In our nearly $12 trillion economy, the $250 million to complete SELA looks like chump change – or, a needle in the haystack we call ‘government’.
And, that is significant. Elections are won and lost more on big messages (“Cut Taxes”, “It’s Your Money”, “Keep America Safe”) than details. It’s difficult to believe any candidate running for, say, president, over the past ten years would have spent money, gotten much air time or gained a lot of support for a message such as “We need to fully fund SELA”.
What about candidates for mayor or governor? Yes, it seems more likely that specific references to SELA would have been more believable. Yet, and this seems obvious, when voter turnout for state and local offices hovers between 10 to 20%, victorious electoral strategies tap into the emotional appeals that energize the base. Again, “Cut Taxes”, “It’s Your Money”, “Keep America Safe” – or, looking ahead a bit “Competence in Government” and the like).
Voters may go to the polls with single issues on their minds (e.g. taxes, abortion, Iraq and so forth). But few if any get riled up because of a single issue like ‘finish the job with SELA”. That is just not going to happen in our busy world of markets, networks, organizations, friends and family.
Which means that we, the voters, end up having to rely on government officials and others whose job, duty or interest lies with worrying over things like the infrastructure on the Gulf Coast.
We’ve heard much in recent weeks about the large percentage of our nation’s economy that has depended on the Gulf Coast.
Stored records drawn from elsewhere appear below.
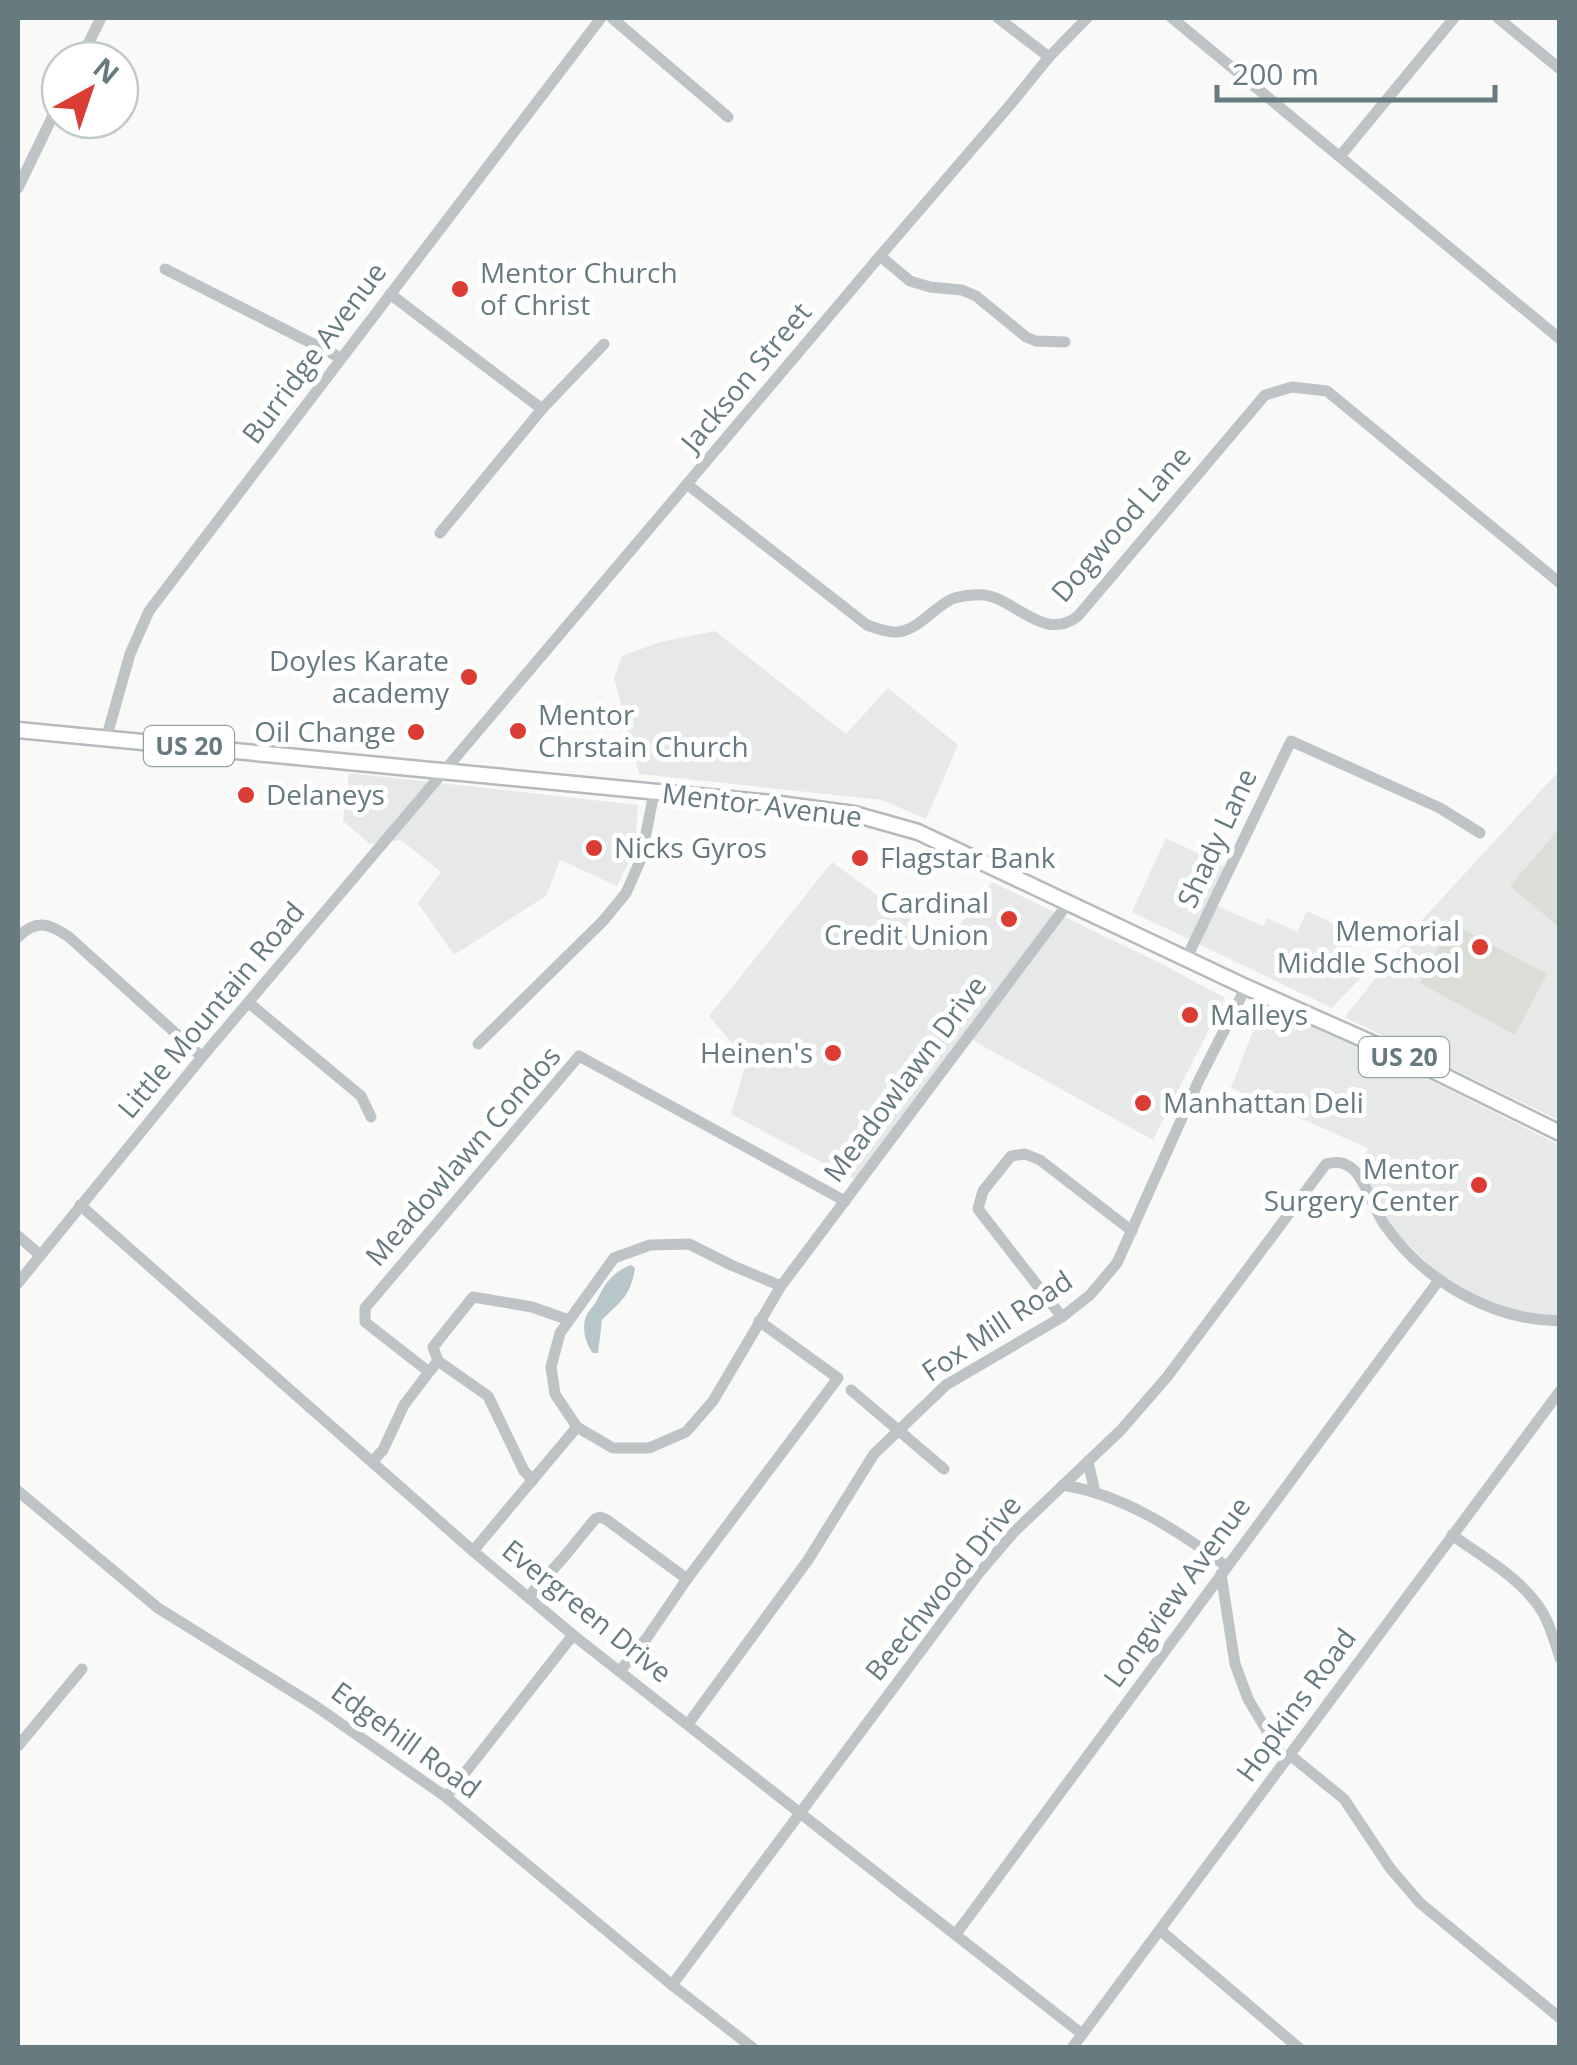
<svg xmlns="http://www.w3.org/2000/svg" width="1577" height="2065" font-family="'Open Sans',sans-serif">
<rect width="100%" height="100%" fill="#f9f9f7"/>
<g fill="#e7e9e8">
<path d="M 715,631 L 846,734 L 888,688 L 958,745 L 926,819 L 882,800 L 639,774 L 614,678 L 622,656 L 660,642 Z"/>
<path d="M 1559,771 L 1559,1120 L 1346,1018 L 1347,1014 L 1422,920 Z"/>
<path d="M 349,773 L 638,805 L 636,834 L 631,858 L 617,886 L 560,860 L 546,896 L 454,955 L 418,903 L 441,872 L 401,840 L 370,844 L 343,821 Z"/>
<path d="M 1166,838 L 1225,866 L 1209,902 L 1263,926 L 1268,918 L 1297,932 L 1307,911 L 1357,935 L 1345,962 L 1366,972 L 1332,1008 L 1132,912 Z"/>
<path d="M 832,862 L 945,945 L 992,882 L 1160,963 L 1225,998 L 1153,1140 L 972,1040 L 863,1184 L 731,1114 L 747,1060 L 709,1016 Z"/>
<path d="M 1263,1005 L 1416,1073 L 1559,1145 L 1559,1317 L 1516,1312 L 1466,1293 L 1443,1277 L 1395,1232 L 1382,1212 L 1360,1168 L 1368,1148 L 1231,1088 Z"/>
</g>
<g fill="#daded6">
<path d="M 1559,829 L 1559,927 L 1510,886 Z"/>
<path d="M 1451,923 L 1547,974 L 1515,1035 L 1420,983 Z"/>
</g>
<path fill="#b7c6c8" d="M 631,1265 L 635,1268 C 630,1298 621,1300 602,1320 L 598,1353 L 593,1353 C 585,1343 581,1327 587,1314 C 590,1309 595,1305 597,1300 C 605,1283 613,1272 631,1265 Z"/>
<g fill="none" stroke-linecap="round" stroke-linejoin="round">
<defs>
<path id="major" d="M 18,730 L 772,803 L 854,814 L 918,832 L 1246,987 L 1426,1067 L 1560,1133"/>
</defs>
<use href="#major" stroke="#b4babd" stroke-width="19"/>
<g stroke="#bec4c6" stroke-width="11">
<path d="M 612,18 L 728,117"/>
<path d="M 998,18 L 1049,57"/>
<path d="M 1172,18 L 1560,339"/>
<path d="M 1498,18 L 1560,69"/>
<path d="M 80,60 L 101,18"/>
<path d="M 1341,155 L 1454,18"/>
<path d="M 18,188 L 60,101"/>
<path d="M 880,256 L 910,281 L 930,287 L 962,290 L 976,296 L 1026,337 L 1036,341 L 1065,342"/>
<path d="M 165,269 L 341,358"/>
<path d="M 390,294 L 542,409"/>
<path d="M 688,485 L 867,625 C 875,628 889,633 898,632 C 920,629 934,607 952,599 C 959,596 976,594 984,595 C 1014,598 1044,643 1078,616 L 1265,395 L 1292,387 L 1327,391 L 1560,583"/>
<path d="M 440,533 L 542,409 L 604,344"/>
<path d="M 106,739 L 130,654 L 149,611 L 601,18"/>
<path d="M 18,937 C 36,919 49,923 69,937 L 202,1057"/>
<path d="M 1187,957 L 1291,741 L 1440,808 L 1480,833"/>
<path d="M 249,1003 L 361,1096 L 371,1117"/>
<path d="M 478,1044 L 603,921 L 626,893 L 641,859 L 654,793"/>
<path d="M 80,1205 L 473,1551 L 573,1635 L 1082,2034"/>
<path d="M 18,1236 L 40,1255"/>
<path d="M 18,1283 L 202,1057 L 880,256 L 1010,105 L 1049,57 L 1087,18"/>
<path d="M 781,1286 L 731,1265 L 689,1244 L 650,1245 L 614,1258 L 560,1333 L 551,1367 L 555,1394 L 577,1427 L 613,1448 L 649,1448 L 686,1432 L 713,1401 L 781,1286 L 1069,902"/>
<path d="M 1062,1317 L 978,1209 L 983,1191 L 1011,1156 L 1025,1154 L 1040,1160 L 1132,1231"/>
<path d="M 438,1361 L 433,1347 L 473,1297 L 532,1307 L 569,1320"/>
<path d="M 851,1390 L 944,1469"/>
<path d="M 372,1462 L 383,1450 L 404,1405 L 429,1372"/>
<path d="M 1088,1462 L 1095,1492"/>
<path d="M 533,1480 L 524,1471 L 488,1396 L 438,1361 L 429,1372 L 365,1322 L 365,1308 L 579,1056 L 845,1201"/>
<path d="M 1063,1485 C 1124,1495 1177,1530 1226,1566"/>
<path d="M 18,1491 L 158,1608 L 314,1705 L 446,1797 L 672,1985 L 753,2048"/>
<path d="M 1452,1535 C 1484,1558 1523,1579 1543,1613 C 1551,1627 1555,1643 1560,1658"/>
<path d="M 473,1551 L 577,1427"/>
<path d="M 1221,1574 L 1235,1664 L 1248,1699 L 1285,1761"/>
<path d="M 528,1597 L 564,1557 L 595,1519 L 600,1517 L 607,1520 L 687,1579"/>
<path d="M 620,1671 L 646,1639 L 687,1579 L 838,1378 L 759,1321"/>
<path d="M 688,1724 L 808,1560 L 874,1454 L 946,1385 L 1062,1317 L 1090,1295 L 1117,1263 L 1199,1080 L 1246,987"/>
<path d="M 18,1746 L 82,1669"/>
<path d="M 1290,1755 L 1344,1799 L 1390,1868 L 1420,1903 L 1560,2018"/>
<path d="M 446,1797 L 573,1635"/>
<path d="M 1160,1930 L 1299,2048"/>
<path d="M 956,1934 L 1439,1280"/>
<path d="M 672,1985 L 979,1573 L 1014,1532 L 1121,1430 L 1167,1377 L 1326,1164 C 1337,1161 1345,1162 1354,1170 C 1366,1182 1374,1209 1384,1224 C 1423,1280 1490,1320 1560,1321"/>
<path d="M 1072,2048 L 1560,1391"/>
</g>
<use href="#major" stroke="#fff" stroke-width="14"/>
</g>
<g fill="#db3d35" stroke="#fff" stroke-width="4">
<circle cx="460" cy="289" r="10"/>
<circle cx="469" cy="677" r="10"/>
<circle cx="518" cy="731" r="10"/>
<circle cx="416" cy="732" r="10"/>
<circle cx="246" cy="795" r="10"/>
<circle cx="594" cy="848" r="10"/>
<circle cx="860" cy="858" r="10"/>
<circle cx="1009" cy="919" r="10"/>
<circle cx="1480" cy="947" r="10"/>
<circle cx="1190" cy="1015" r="10"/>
<circle cx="833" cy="1053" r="10"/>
<circle cx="1143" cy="1103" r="10"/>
<circle cx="1479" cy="1185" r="10"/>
</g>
<g text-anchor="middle" stroke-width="10" stroke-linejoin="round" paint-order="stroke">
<g fill="#fff" stroke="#94a2a6" stroke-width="2.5">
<rect x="144" y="726" width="90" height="40" rx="8"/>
<rect x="1359" y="1037" width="90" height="40" rx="8"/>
</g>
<g font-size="25" font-weight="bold" fill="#667a80">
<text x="189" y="755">US 20</text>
<text x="1404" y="1066">US 20</text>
</g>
<g font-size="28" fill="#667a80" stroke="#fff" text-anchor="start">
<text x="480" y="283">Mentor Church<tspan x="480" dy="32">of Christ</tspan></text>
<text x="449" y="671" text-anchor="end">Doyles Karate<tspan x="449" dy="32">academy</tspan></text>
<text x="538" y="725">Mentor<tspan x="538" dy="32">Chrstain Church</tspan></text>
<text x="396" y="742" text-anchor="end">Oil Change</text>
<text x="266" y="805">Delaneys</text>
<text x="614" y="858">Nicks Gyros</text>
<text x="880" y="868">Flagstar Bank</text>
<text x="989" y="913" text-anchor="end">Cardinal<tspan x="989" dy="32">Credit Union</tspan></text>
<text x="1460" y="941" text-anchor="end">Memorial<tspan x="1460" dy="32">Middle School</tspan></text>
<text x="1210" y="1025">Malleys</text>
<text x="813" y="1063" text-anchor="end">Heinen's</text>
<text x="1163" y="1113">Manhattan Deli</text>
<text x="1459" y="1179" text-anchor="end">Mentor<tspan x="1459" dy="32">Surgery Center</tspan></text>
</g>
<g font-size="28" fill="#667a80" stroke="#fff">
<text transform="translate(314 353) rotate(-53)" y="10">Burridge Avenue</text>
<text transform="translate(746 377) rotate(-50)" y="10">Jackson Street</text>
<text transform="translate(1121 524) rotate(-49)" y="10">Dogwood Lane</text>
<text transform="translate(762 805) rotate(7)" y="10">Mentor Avenue</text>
<text transform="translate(1217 838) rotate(-65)" y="10">Shady Lane</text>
<text transform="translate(211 1010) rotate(-50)" y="10">Little Mountain Road</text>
<text transform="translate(905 1079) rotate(-53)" y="10">Meadowlawn Drive</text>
<text transform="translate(463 1156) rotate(-49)" y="10">Meadowlawn Condos</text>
<text transform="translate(997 1326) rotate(-34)" y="10">Fox Mill Road</text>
<text transform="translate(943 1588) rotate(-51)" y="10">Beechwood Drive</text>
<text transform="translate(1177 1592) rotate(-54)" y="10">Longview Avenue</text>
<text transform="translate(587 1611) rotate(39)" y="10">Evergreen Drive</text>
<text transform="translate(1296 1705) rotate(-54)" y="10">Hopkins Road</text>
<text transform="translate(406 1740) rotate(36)" y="10">Edgehill Road</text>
</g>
</g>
<rect width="1577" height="2065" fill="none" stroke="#667a80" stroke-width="40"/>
<g transform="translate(90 90) rotate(40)"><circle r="48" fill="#ffffff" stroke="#c2cacc" stroke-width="2.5"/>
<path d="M0-8L18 38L0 25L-18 38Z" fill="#db3d35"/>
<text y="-15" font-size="28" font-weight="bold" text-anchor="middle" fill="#667a80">N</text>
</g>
<path d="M1217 85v15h278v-15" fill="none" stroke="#667a80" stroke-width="5"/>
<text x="1232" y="85" font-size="30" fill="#667a80" stroke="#ffffff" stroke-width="8" paint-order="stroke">200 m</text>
</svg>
A corollary points to the interest -- and the job -- of businesses from oil and energy to food and retail to ensure we all gain from a ‘Gulf Coast that works’.
And, so we come full circle. Elections are won on generalities, not specifics. Generalities favor messages about cutting taxes, not raising them. And about ‘letting the market fix things” not ‘government’. The job of building and maintaining infrastructure like levees and highways and so forth does not belong to any market. It belongs to government. Government fails to do that job without sufficient resources. Government failures reinforce the messages that government doesn’t work, only the market does. And, government failures reinforce the messages about cutting taxes and ‘it’s your money’.
It’s a spiral – but one that heads down, not up. There are many ways to reverse the spin. One surely would be for business leaders to revisit what ‘corporate citizenship’ means in this totally interconnected world of markets, networks, organizations, friends and family. Quarter-by-quarter profits might rise in a fiscal environment of low taxes. But, ultimately, government cannot function without resources -- and businesses, like the rest of us, are dependent on the infrastructure that government must build and maintain.
The $300 million businesses have contributed is an interesting number when compared with the $250 million that remained to be spent on SELA. But an even more interesting and compelling number is this: how much business -- how much profits -- will be lost between the time Katrina hit and the time the Gulf Coast’s contribution to America’s economy is back to pre-Katrina levels?
That answer will dwarf both the $250 million and the $300 million numbers.